En Ciudad Juárez fue cargador en fruterías hasta que cumplió los 16 años, edad mínima para trabajar en la maquiladora en donde laboró hasta los 32. Dice que es difícil buscar empleo y estar en una lista negra de personas que, a causa de la inmadurez de su juventud, no pueden trabajar más en los lugares en donde quedó el registro. Hace dos años, por ejemplo, pagó el precio a su regreso a Ciudad Juárez: sólo consiguió empleo por cincos meses en la maquiladora Electrocomponentes de México (ECI) y tras rescindirse su contrato, decidió volver al sur con su nueva familia.

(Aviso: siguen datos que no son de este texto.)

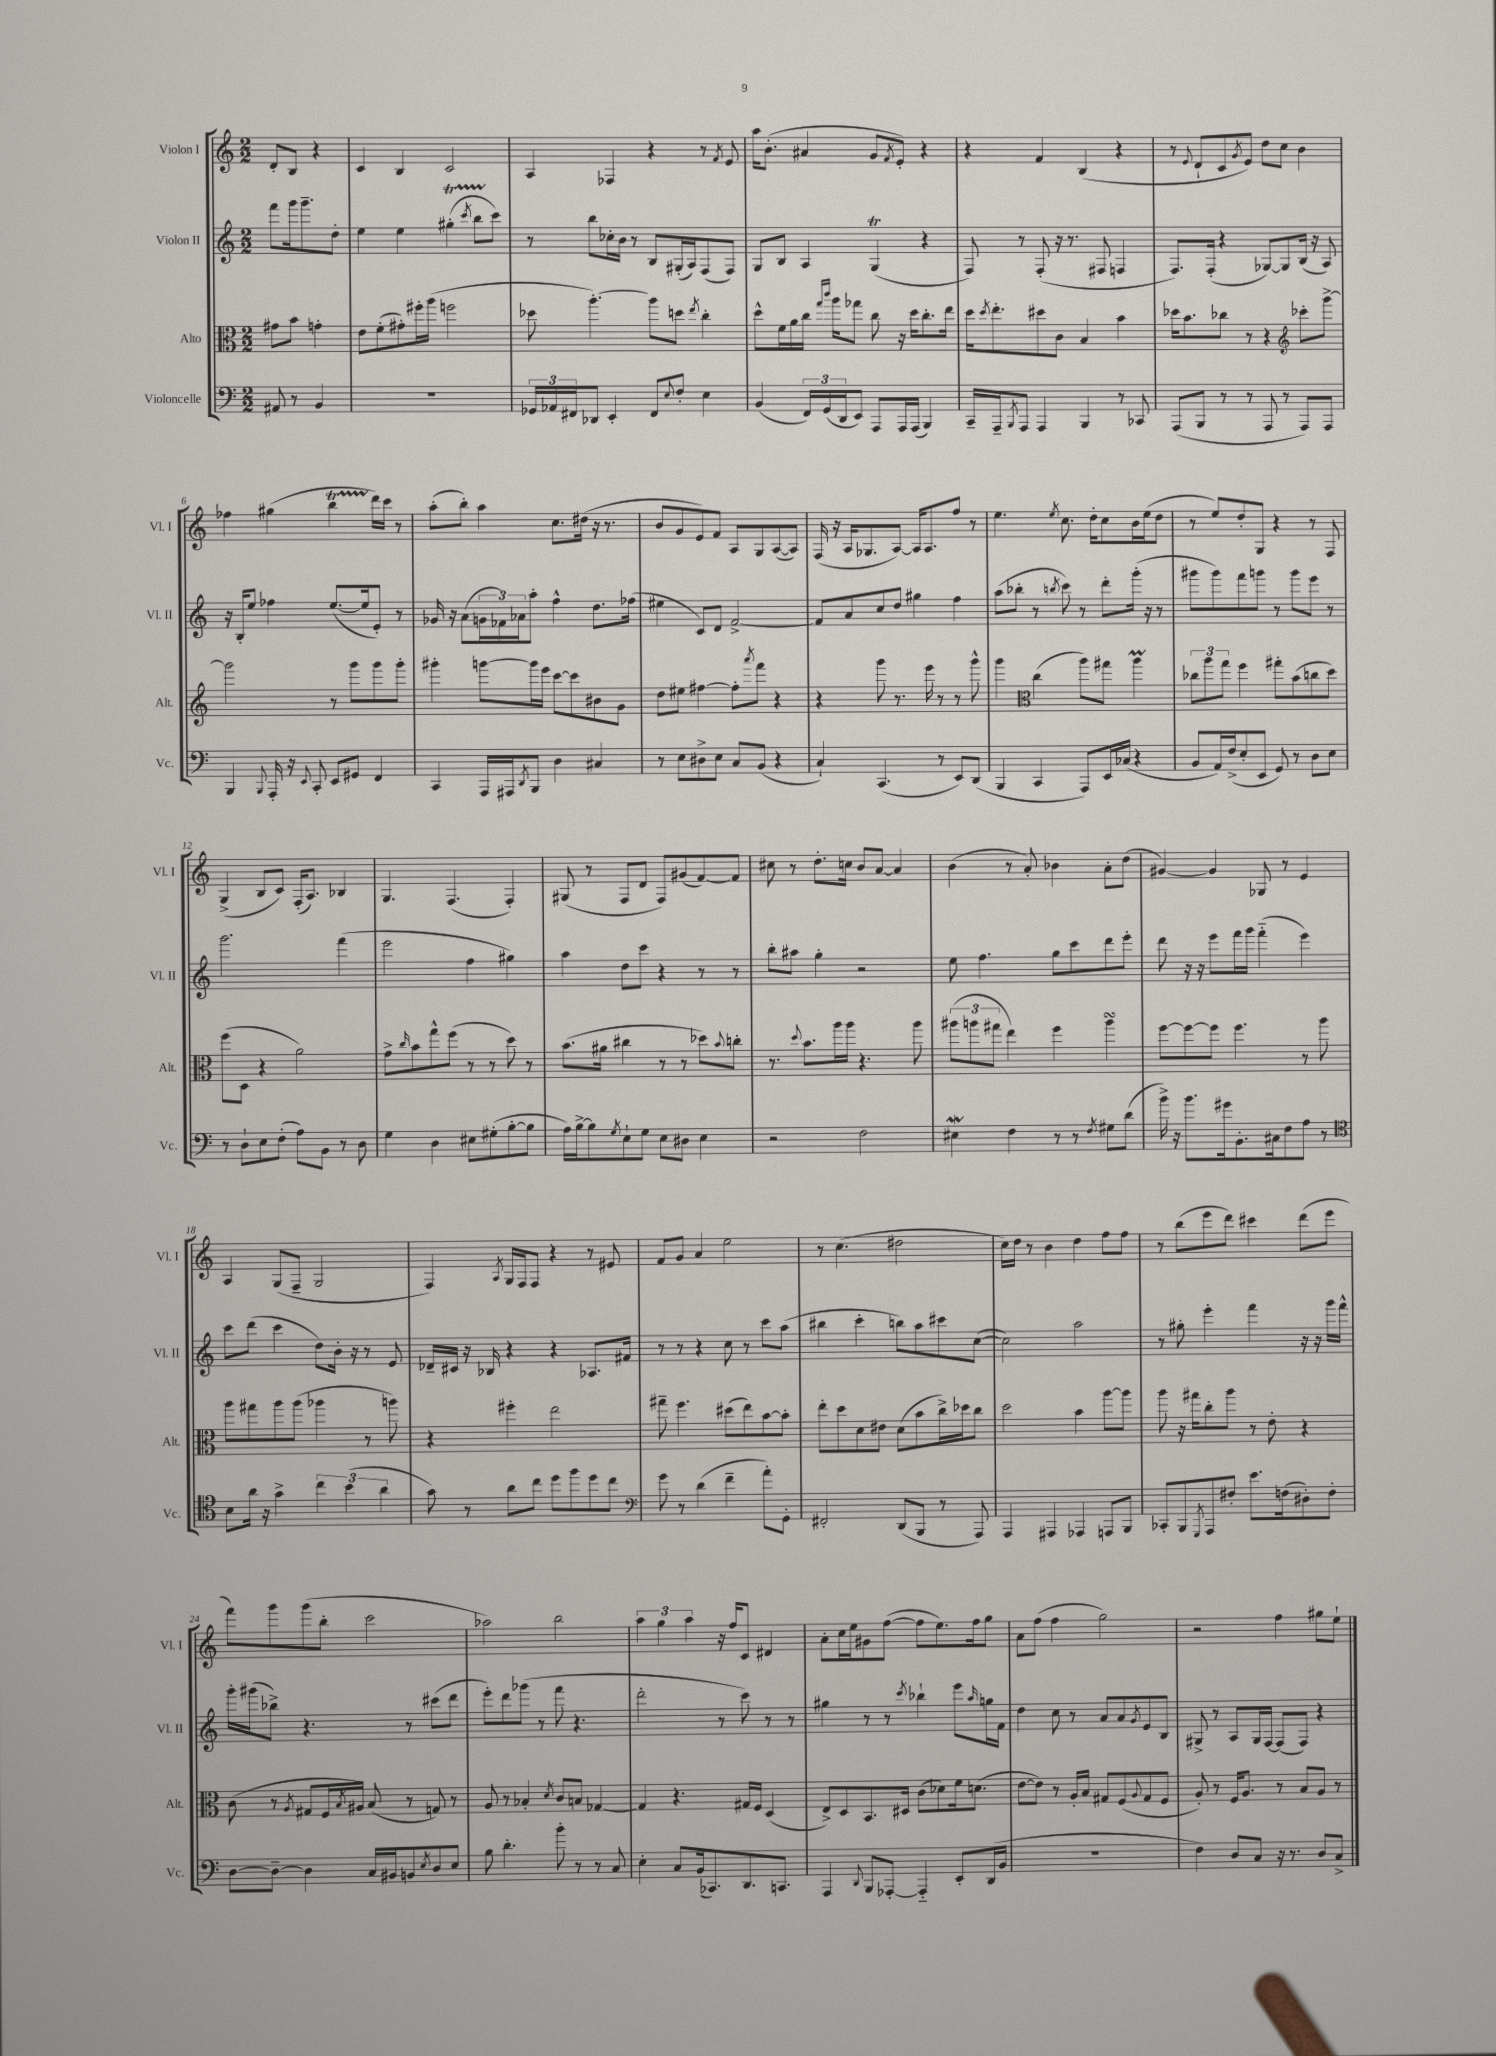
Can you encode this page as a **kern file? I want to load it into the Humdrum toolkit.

**kern	**kern	**kern	**kern
*part4	*part3	*part2	*part1
*staff4	*staff3	*staff2	*staff1
*I"Violoncelle	*I"Alto	*I"Violon II	*I"Violon I
*I'Vc.	*I'Alt.	*I'Vl. II	*I'Vl. I
*clefF4	*clefC3	*clefG2	*clefG2
*k[]	*k[]	*k[]	*k[]
*M2/2	*M2/2	*M2/2	*M2/2
=	=	=	=
8AA#X/	8g#X\L	8fff\L	8d'/L
8r	8b\J	16ggg\k	8B/J
.	.	8.ggg~\	.
4BB/	4gn'\	.	4r
.	.	8dd'\J	.
=1	=1	=1	=1
1r	8e\L	4ee\	4c/
.	(8f'\	.	.
.	8g#X'\)	4ee\	4B/
.	16ff#X'\L	.	.
.	(16aa\JJ	.	.
.	2ffn\	(4gg#Xt'\	2c/
.	.	8qccc/	.
.	.	8bbTTT\L	.
.	.	8ccc\J)	.
=2	=2	=2	=2
24GG-X/LL	8dd-X\	8r	4A/
24AA-X/	.	.	.
24FF#X/J	.	.	.
8DD-X/J	[4.aa'\)	8bb\L	.
4EE'/	.	16cc-X'\L	4F-X/
.	.	16b\JJ	.
.	.	8r	.
8FF#/L	8aa\L]	8B/L	4r
8qqE/	.	.	.
8F'/J	8ddn\J	(16G#X'/L	.
.	.	16A/J)	.
.	8qee/	.	.
4E\	4cc'\	(8F/	8r
.	.	.	8qf/
.	.	8F/J)	8e/
=3	=3	=3	=3
(4BB/	8dd^^\L	8G/L	16aa\KL
.	.	.	(8.b'\J
.	16f\L	8B/J	.
.	16a\	.	.
24FF/LL)	16cc\JJ	4A/	4a#X/
(24GG/	.	.	.
.	16qqgg/LL	.	.
.	16qqccc/JJ	.	.
.	16aa\KL	.	.
24DD/J	.	.	.
8EE/J)	8gg-X\J	.	.
8AAA/L	8cc\	(4GT/	8g/L
.	.	.	8qf/
16AAA/L	16r	.	8e'/J)
(16AAA/JJ	16dd\KL	.	.
4BBB/)	8.cc'\	4r	4r
.	16ee\Jk	.	.
=4	=4	=4	=4
16CC~/LL	16dd\KL	8F/)	4r
.	8qdd/	.	.
16AAA~/J	8.ee'\	.	.
8qBBB/	.	.	.
8AAA/J	.	8r	.
4AAA/	8dd#X\	(8F'/	4f/
.	8c\J	16r	.
.	.	8.r	.
4BBB/	4B/	.	(4B/
.	.	8F#X/	.
8r	4b\	4Fn/	4r
8CC-X/	.	.	.
=5	=5	=5	=5
(8AAA/L	16dd-X\KL	8.F/L)	8r
.	8.b\	.	.
.	.	.	8qqe/
8BBB/J	.	.	8d`/L
.	.	(16F'/Jk	.
8r	8cc-X\J	4r	8c/
.	.	.	8qg/
8r	8r	.	8e/J)
8AAA/	4r	[8G-X/L)	8dd\L
8r	.	8G-/]	8cc\J
*	*clefG2	*	*
8AAA/L)	8ccc-X'\L	(16B/Jk	4b\
.	.	16r	.
8AAA/J	[8ggg^\J	8A/)	.
!!LO:LB:g=z
=6	=6	=6	=6
4BBB/	2ggg\]	16r	4ff-X\
.	.	16B'/KL	.
.	.	8ee/J	.
8qqBBB/	.	.	.
16AAA'/	.	4ff-X\	(4gg#X\
16r	.	.	.
8qqEE/	.	.	.
8CC'/	.	.	.
8EE/L	8r	([8.ee/L	4bbt\
8GG#X/J	8ggg\L	.	.
.	.	16ee/k]	.
4FF/	8ggg\	8e'/J)	16ddd\LL)
.	.	.	16ccc\JJ
.	8ggg'\J	8r	8r
=7	=7	=7	=7
4CC/	4ggg#X'\	16g-X/	(8aa'\L
.	.	16r	.
.	.	(8a\L	8bb'\J)
16AAA/LL	[8gggn\L	24gn\L	4aa\
.	.	24f-X\)	.
16AAA#X/J	.	.	.
.	.	24a-X\J	.
8qDD/	.	.	.
8BBB/J	16ggg\L]	8aa'\J	.
.	16eee\JJ	.	.
4D\	[8ccc\L	4ff^^\	8.cc\L
.	8ccc\]	.	.
.	.	.	(16dd#X\Jk
4C#X/	8b#X\	8.dd\L	16r
.	.	.	8.r
.	8g\J	.	.
.	.	(16ff-X\Jk	.
=8	=8	=8	=8
8r	8dd\L	4ee#X\	8b/L
8E\L	8ee#X\J	.	8g/
8D#X^\	[4ff#X\	8c/L)	8e/)
8E\J	.	8d/J	8f/J
8C/L	8ff#'\L]	[2f^/	8A/L
.	8qaaa/	.	.
(8BB/J	8fff\J	.	8G/
4r	4r	.	([8A/
.	.	.	8A/J])
=9	=9	=9	=9
4C`/)	4r	8f/L]	(16F/
.	.	.	16r
.	.	8a/	16A/KL
.	.	.	8.G-X/
(4.CC/	8ggg\	8cc/	.
.	8.r	8dd/J	[8A/J)
.	.	4gg#X\	16A/KL]
.	16eee\	.	8.A/
8r	8r	.	.
8EE/L)	8r	4ff\	8ff/J
(8DD/J	8ggg^^\	.	8r
=10	=10	=10	=10
4BBB/	4ggg\	(8aa\L	4.ee\
.	.	8bb-X'\J	.
*	*clefC3	*	*
4CC/	(4cc\	8r	.
.	.	8qbbn/	8qee/
.	.	8ccc\)	8.cc\
8AAA/L)	8aa\L)	8r	.
.	.	.	16dd'\KL
16EE/L	8gg#X\J	8ddd'\L	8cc\
(16C-X/JJ	.	.	.
4r	4aaM\	(16ggg'\Jk	16b\L
.	.	16r	(16ee\J
.	.	8r	8dd\J
=11	=11	=11	=11
8BB/L	12cc-X\L	8ggg#X\L	8r
.	12aa\	.	.
16AA/L)	.	8ggg#\)	8ee/L)
.	12gg\J	.	.
(16F^/J	.	.	.
8E'/	4ff\	8fff\	8dd'/
8EE/J	.	8gggn\J	8G/J
8GG/)	8gg#X'\L	8r	4r
8r	(8b\	8ggg\L	.
8D\L	8ccn\	8eee\J	8r
8E\J	8dd\J)	8r	8F/
!!LO:LB:g=z
=12	=12	=12	=12
8r	(8ff\L	2.ggg\	(4G^/
8D`\L	8D\J	.	.
8E\	4r	.	8B/L
(8F'\J	.	.	8c/J)
8A\L)	2a\)	.	(16F'/KL
.	.	.	8.A/J)
8BB\J	.	.	.
8r	.	(4fff\	4B-X/
8D\	.	.	.
=13	=13	=13	=13
4G\	8g^\L	2eee\	4.G/
.	16qqcc/	.	.
.	8b\	.	.
4D\	8gg^^\	.	.
.	(8ff\J	.	(4.F/
8E#X\L	8r	4ff\	.
(8G#X'\	8r	.	.
[8B'\	8dd\)	4gg#X\)	4F'/)
8B\J]	8r	.	.
=14	=14	=14	=14
16A\LL)	(8.b\L	4aa\	(8G#X/
[16B^\J	.	.	.
8B\]	.	.	8r
.	16a#X\Jk	.	.
8qG/	.	.	.
8E`\	4cc#X\	8dd\L	8F/L
8G\J	.	8ccc\J	8d/J
8E\L	8r	4r	8F/L)
8D#X\J	8r	.	(8g#X/
4E\	8dd-X\L)	8r	[8f/)
.	8qqb/	.	.
.	8ccn'\J	8r	8f/J]
=15	=15	=15	=15
2r	8.r	8bb'\L	8cc#X\
.	.	8aa#X\J	8r
.	8qqdd/	.	.
.	8.b\L	.	.
.	.	4gg'\	8.dd'\L
.	16aa\L	.	.
.	16aa\JJ	.	16ccn\Jk
2F\	4.r	2r	8b/L
.	.	.	[8a/J
.	.	.	4a/]
.	8aa\	.	.
=16	=16	=16	=16
4E#XW\	(12aa#X\L	8ee\	(4b\
.	12aan\	.	.
.	.	4.ff\	.
.	12gg#X\J	.	.
4F\	4ee\)	.	8r
.	.	.	8a'/)
8r	4ff\	8gg\L	4b-X\
8r	.	8ccc\	.
8qF/	.	.	.
8G#X\L	4aasSSS\	8ddd\	8a'\L
(8d\J	.	8eee'\J	(8dd\J
=17	=17	=17	=17
16b^\)	[8ff\L	8ddd\	[4g#X/)
16r	.	.	.
8.b\L	8ff\_	16r	.
.	.	16r	.
.	8ff\J]	8eee\L	4g#/]
16g#X\k	.	.	.
8.BB'\	4.ff\	16fff\L	.
.	.	16ggg\JJ	.
.	.	(4fff\	8G-X/
16C#X\k	.	.	.
8F\	.	.	8r
8A\J	8r	4eee\)	4e/
8r	8aa\	.	.
!!LO:LB:g=z
=18	=18	=18	=18
*clefC4	*	*	*
8B\L	8aa\L	8ccc\L	4A/
16a\Jk	8gg#X\	(8ddd\J	.
16r	.	.	.
4g^\	8aa\	4ccc\	(8G/L
.	(8aa\J	.	8F~/J
6cc\	4aa-X\	8dd\L)	2G/
.	.	16b'\Jk	.
(6b\	.	.	.
.	.	16r	.
.	8r	8r	.
6a\	.	.	.
.	8aan\)	8e/	.
=19	=19	=19	=19
8g\)	4r	16d-X~/LL	4F/)
.	.	16c#X/JJ	.
8r	.	16r	.
.	.	16B-X/	.
.	.	.	8qA/
8a\L	4ff#X'\	4r	16G/LL
.	.	.	16F/J
8cc\J	.	.	8F/J
8dd\L	2ee\	4r	4r
8ff\	.	.	.
8dd\	.	8.A-X/L	8r
8cc\J	.	.	8e#X/
.	.	16f#X/Jk	.
=20	=20	=20	=20
*clefF4	*	*	*
8g\	8gg#X~\	8r	8f/L
8r	4.ff\	8r	8g/J
(4d\	.	4r	4a/
4f~\	(8dd#X\L	8cc\	2ee\
.	8ee\)	8r	.
8a'\L)	[8b\	8ccc\L	.
8GG'\J	8b'\J]	(8aa\J	.
=21	=21	=21	=21
2FF#X'/	8ee'\L	4bb#X\	8r
.	8dd\	.	(4.cc\
.	8d\	4ccc'\	.
.	8e#X\J	.	.
(8DD/L	(8d\L	8bbn\L)	2dd#X\
8BBB/J	8b\	8aa\	.
8r	16cc^\L)	8ccc#X\	.
.	16dd-X\J	.	.
8AAA/)	8cc\J	([8cc\J	.
=22	=22	=22	=22
4AAA/	2dd\	2cc\])	16cc\LL)
.	.	.	16dd\JJ
.	.	.	8r
4AAA#X/	.	.	4b\
4AAA-X/	4b\	2aa\	4dd\
8AAAn/L	[8aa\L	.	8ff\L
8BBB/J	8aa\J]	.	8ff\J
=23	=23	=23	=23
8CC-X'/L	8aa\	8r	8r
8BBB/	16r	8gg#X'\	(8bb\L
.	16gg#X\KL	.	.
8qGGG/	.	.	.
8AAA/	8cc'\	4eee'\	8eee\
8F#X'/J	8aa\J	.	8ddd\J)
8.e\L	8r	4fff\	4ccc#X\
.	8e'\	.	.
(16Fn\k	.	.	.
8D#X'\)	4r	16r	(8ddd\L
.	.	16r	.
8F'\J	.	16ggg\LL	8eee\J
.	.	16fff^^\JJ	.
!!LO:LB:g=z
=24	=24	=24	=24
[8D\L	(8c\	16ggg'\LL	8fff\L)
.	.	(16ggg#X\J	.
8D~\J_	8r	8bb-X^\J)	8ggg\
.	8qA/	.	.
4D\]	8G#X/L	4.r	(8ggg\
.	16F/L	.	8bb'\J
.	8qB/	.	.
.	16A#X/JJ)	.	.
16C/LL	(8B/	.	2ccc\
16BB#X/J	.	.	.
8BBn/	8r	8r	.
8qE/	.	.	.
8D/	8Gn/)	(8ccc#X\L	.
8E/J	8r	8ddd\J	.
=25	=25	=25	=25
8B\	8A/	8eee'\L)	2aa-X\)
4.d'\	8r	8ddd\	.
.	4B-X'/	(8ggg-X\J	.
.	.	8r	.
.	8qd/	.	.
8b'\	8c/L	8fff\	2bb\
8r	8Bn/J	4.r	.
8r	[4G-X/	.	.
8C/	.	.	.
=26	=26	=26	=26
4E'\	4G-/]	2ddd'\	6aa\
.	.	.	6gg\
8C/L	4.r	.	.
.	.	.	6aa\
(16BB/k	.	.	.
8.CC-X/)	.	.	.
.	.	8r	16r
.	.	.	16ff/KL
8.DD/	16G#X/LL	8ccc\)	8c/J
.	16F/JJ	.	.
.	(4D/	8r	4d#X/
8.CCn/J	.	.	.
.	.	8r	.
=27	=27	=27	=27
4AAA/	8E^/L)	4gg#X\	8a'\L
.	8D/	.	16cc\L
.	.	.	16ee\J
8qqDD/	.	.	.
8BBB/L	8.BB/	8r	8g#X\
[8AAA-X'/J	.	8r	([8ff\J
.	16D#X/Jk	.	.
.	.	8qccc/	.
4AAA-/]	(8c\L	4bb-X`\	8ff\L]
.	8d-X\)	.	8.ee\)
8EE'/L	16f\k	8eee\L	.
.	(8.dn\J	.	16ff\k
.	.	16qqaa/	.
(16DD/L	.	16ggn\L	8gg\J
16BB/JJ	.	16f\JJ	.
=28	=28	=28	=28
1r	[8e\L	4dd\	8a\L
.	8e\J])	.	(8ff\J
.	8r	8cc\	4ff\
.	16A'/LL	8r	.
.	16B/JJ	.	.
.	8G#X/L	8a/L	2gg\)
.	(8F/	8a/	.
.	8qqA/	8qg/	.
.	8G#/	8e/	.
.	8F/J	8B/J	.
=29	=29	=29	=29
4F\)	8A'/)	8G#X^/	2r
.	8r	8r	.
8D/L	16F/KL	8A/L	.
.	8.A/J	.	.
8C/J	.	16G#/L	.
.	.	[16F/JJ	.
16r	8r	(8F/L]	4ff\
8.r	.	.	.
.	8B/L	8F/J)	.
8D/L	8A/J	4r	8gg#X\L
8C^/J	8r	.	8ee`\J
==	==	==	==
*-	*-	*-	*-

De alguna forma, dice, Isela le cambio la vida. Por ella ahora vive en Oaxaca. Al interior de la vivienda el calor no da tregua. Apenas llegó del norte comenzó a trabajar como repartidor de tortilla con apoyo de una motocicleta que adquirió en pagos. Isela se sienta a su lado izquierdo, su suegra frente a él, mientras sus hijos se asoman a la puerta para ver a la visita.
“Tenía 32 años cuando llegue a Ojitlán, me costó algo de trabajo con mi suegro, batallé para entrarle al trabajo del campo, en la milpa”, relata.
La necesidad de empleo lo llevó a Tuxtepec e hizo que trabajara como montacarguista en una cementera, pero permaneció poco tiempo. El comercio y la agricultura son las principales actividades económicas en San Lucas Ojitlán, según datos del censo económico del Inegi, así que tampoco hay muchas otras opciones para Daniel.
Durante cincos años laboró en un restaurante ojiteco que ayudó a construir y cocinaba comida típica norteña y tacos, señalando el puesto que aún conserva dentro de la casa y que tiene el propósito de abrir otra vez.
—¿No extrañas algo de Juárez?, le pregunto.
—En mi mente no me miro allá, yo me miro que muero en este pueblo, no hablo el idioma, pero me siento más ojiteco que tsökï—, responde convencido.